Because of my extremely troubled childhood, I am continually asked, “How does one overcome tragedy or difficult life challenges?” Without knowing the particular details of someone’s situation, my generic answer usually has something to do with the reclaiming of a positive emotional state by taking responsibility, forgiveness, and letting go.

That answer, while truthful, regularly doesn’t suffice, and the person will inevitably respond, “Yeah, but…How?” This opens the door for a more detailed explanation, which I’m happy to give.

My first suggestion is to find or create a supportive environment (which can include, but is not limited to, family and friends).

After my parents were murdered, I was very fortunate to be placed into the custody of my maternal grandmother. She provided a loving and nurturing environment that allowed me to grow and flourish after witnessing such a heinous incident.

## Collected data:

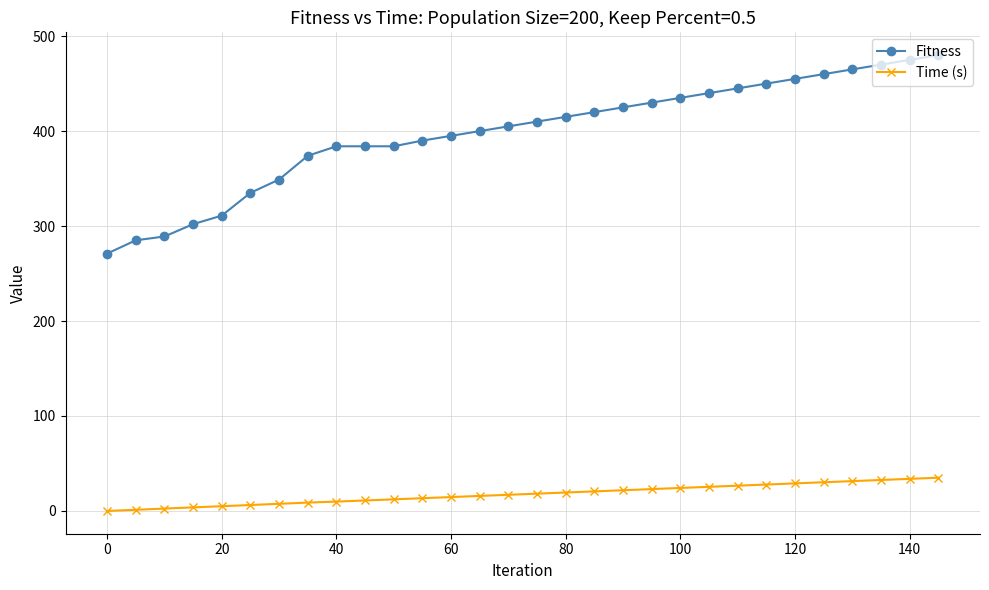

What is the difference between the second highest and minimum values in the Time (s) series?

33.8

## What is needed:
Transcribe the part of the passage on overcoming tragedy that opens with "Because of my" and closes with "family and friends).". The listing comes from a separate source and has no connection to the text.

## Response to this exercise:
Because of my extremely troubled childhood, I am continually asked, “How does one overcome tragedy or difficult life challenges?” Without knowing the particular details of someone’s situation, my generic answer usually has something to do with the reclaiming of a positive emotional state by taking responsibility, forgiveness, and letting go.

That answer, while truthful, regularly doesn’t suffice, and the person will inevitably respond, “Yeah, but…How?” This opens the door for a more detailed explanation, which I’m happy to give.

My first suggestion is to find or create a supportive environment (which can include, but is not limited to, family and friends).